** Passage provided **
— begin —

Studio album by Kronos Quartet and Wu Man
- Released: 14 March 1997
- Recorded: January 1996
- Genre: contemporary classical
- Label: Nonesuch (#79445)
- Producer: Judith Sherman

Kronos Quartet and Wu Man chronology
| Osvaldo Golijov: The Dreams and Prayers of Isaac the Blind (1997) | Tan Dun: Ghost Opera (1997) | Early Music (Lachrymæ Antiquæ) (1997) |

= Tan Dun: Ghost Opera =

Tan Dun: Ghost Opera is an album by the Kronos Quartet and Wu Man. The album contains five compositions by Chinese composer Tan Dun written in 1994 for string quartet and pipa. As of 2011, the composition was still on the Quartet's program.

— end —

** Data supplied **
— begin —

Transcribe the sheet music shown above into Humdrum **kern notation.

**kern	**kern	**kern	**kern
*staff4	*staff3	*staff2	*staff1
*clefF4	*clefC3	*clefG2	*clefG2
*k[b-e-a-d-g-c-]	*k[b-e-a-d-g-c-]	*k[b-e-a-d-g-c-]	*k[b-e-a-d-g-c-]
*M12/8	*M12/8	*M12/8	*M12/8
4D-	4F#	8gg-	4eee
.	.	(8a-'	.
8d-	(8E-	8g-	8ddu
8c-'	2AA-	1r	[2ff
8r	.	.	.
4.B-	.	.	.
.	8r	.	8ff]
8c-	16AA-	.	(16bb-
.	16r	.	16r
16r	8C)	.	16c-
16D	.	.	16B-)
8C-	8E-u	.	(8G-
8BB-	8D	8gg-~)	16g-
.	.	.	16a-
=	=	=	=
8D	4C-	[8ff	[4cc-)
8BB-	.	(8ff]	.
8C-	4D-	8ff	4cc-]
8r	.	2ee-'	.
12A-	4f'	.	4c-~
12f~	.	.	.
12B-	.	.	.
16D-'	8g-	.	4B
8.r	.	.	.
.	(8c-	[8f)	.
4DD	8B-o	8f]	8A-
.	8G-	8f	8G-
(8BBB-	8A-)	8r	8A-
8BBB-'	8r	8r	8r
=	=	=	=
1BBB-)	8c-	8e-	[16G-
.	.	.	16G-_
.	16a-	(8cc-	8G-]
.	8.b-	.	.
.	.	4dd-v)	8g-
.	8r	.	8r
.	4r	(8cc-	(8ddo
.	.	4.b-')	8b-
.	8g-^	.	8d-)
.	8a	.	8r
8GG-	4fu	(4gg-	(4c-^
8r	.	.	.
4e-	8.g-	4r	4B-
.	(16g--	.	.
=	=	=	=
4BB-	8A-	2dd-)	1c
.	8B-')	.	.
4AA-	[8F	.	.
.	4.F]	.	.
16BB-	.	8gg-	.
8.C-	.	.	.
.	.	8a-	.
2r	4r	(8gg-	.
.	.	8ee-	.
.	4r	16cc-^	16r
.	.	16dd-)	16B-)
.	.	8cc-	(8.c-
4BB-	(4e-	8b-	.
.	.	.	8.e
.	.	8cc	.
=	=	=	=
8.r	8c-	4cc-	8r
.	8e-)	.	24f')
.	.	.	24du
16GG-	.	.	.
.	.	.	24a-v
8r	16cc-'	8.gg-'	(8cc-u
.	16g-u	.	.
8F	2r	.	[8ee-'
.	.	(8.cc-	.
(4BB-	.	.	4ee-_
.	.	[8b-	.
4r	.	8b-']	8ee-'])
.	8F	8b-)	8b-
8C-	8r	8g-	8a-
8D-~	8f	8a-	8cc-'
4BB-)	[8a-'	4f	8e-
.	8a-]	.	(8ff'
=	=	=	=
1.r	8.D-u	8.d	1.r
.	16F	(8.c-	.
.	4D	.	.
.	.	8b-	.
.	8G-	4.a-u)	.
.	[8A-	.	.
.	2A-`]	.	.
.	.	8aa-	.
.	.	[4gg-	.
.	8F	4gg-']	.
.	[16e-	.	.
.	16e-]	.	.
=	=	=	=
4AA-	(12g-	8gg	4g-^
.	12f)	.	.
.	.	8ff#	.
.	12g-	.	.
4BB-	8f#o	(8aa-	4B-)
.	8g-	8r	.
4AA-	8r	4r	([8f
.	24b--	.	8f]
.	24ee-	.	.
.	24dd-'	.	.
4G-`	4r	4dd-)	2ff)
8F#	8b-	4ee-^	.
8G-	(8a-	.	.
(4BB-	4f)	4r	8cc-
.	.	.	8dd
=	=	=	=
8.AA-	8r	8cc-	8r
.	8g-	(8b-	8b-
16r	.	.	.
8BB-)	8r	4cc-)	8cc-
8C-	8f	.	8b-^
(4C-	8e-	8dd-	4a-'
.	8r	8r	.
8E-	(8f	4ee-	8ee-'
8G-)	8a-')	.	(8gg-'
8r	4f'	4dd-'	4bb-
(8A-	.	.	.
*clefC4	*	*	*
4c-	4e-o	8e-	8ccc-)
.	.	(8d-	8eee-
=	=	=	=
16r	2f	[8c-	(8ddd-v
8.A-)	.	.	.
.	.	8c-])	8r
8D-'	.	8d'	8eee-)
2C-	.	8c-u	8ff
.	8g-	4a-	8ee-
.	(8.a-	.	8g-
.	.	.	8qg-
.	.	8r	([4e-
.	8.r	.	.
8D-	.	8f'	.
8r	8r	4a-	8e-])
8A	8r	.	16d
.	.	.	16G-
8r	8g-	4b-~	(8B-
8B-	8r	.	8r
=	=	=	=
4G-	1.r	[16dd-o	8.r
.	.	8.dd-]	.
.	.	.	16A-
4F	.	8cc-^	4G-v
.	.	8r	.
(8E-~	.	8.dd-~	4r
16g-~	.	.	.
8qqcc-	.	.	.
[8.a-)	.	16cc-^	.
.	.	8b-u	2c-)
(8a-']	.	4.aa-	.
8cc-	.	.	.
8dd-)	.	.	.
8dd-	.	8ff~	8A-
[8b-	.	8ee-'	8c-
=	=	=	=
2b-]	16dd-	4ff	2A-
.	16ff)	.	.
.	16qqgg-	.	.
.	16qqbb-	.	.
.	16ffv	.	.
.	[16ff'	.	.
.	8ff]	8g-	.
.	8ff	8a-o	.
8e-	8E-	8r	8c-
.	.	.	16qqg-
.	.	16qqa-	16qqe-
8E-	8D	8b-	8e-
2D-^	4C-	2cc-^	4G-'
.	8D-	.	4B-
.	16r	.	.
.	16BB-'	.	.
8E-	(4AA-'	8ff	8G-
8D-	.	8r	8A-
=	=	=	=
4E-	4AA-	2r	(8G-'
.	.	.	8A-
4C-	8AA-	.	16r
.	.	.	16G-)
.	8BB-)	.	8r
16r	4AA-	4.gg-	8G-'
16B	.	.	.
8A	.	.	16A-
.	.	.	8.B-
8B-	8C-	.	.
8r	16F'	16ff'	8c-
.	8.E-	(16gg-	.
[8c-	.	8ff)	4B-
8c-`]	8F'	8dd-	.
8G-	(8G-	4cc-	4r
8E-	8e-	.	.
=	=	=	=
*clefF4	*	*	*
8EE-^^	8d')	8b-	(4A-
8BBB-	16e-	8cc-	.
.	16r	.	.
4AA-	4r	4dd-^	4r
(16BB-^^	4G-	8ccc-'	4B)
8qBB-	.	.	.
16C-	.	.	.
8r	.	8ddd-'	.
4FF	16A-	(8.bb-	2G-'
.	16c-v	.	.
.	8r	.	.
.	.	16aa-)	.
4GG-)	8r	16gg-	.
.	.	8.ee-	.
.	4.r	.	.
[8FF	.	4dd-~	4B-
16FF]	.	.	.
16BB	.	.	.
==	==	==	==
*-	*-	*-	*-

— end —

** Problems to solve **
- 1) In the album description, what year did Tan Dun write the five compositions for string quartet and pipa?
- 2) How many lines of the entries contain the string "kern"? Reply with the number only.

** Solved tasks **
- 1) 1994

- 2) 2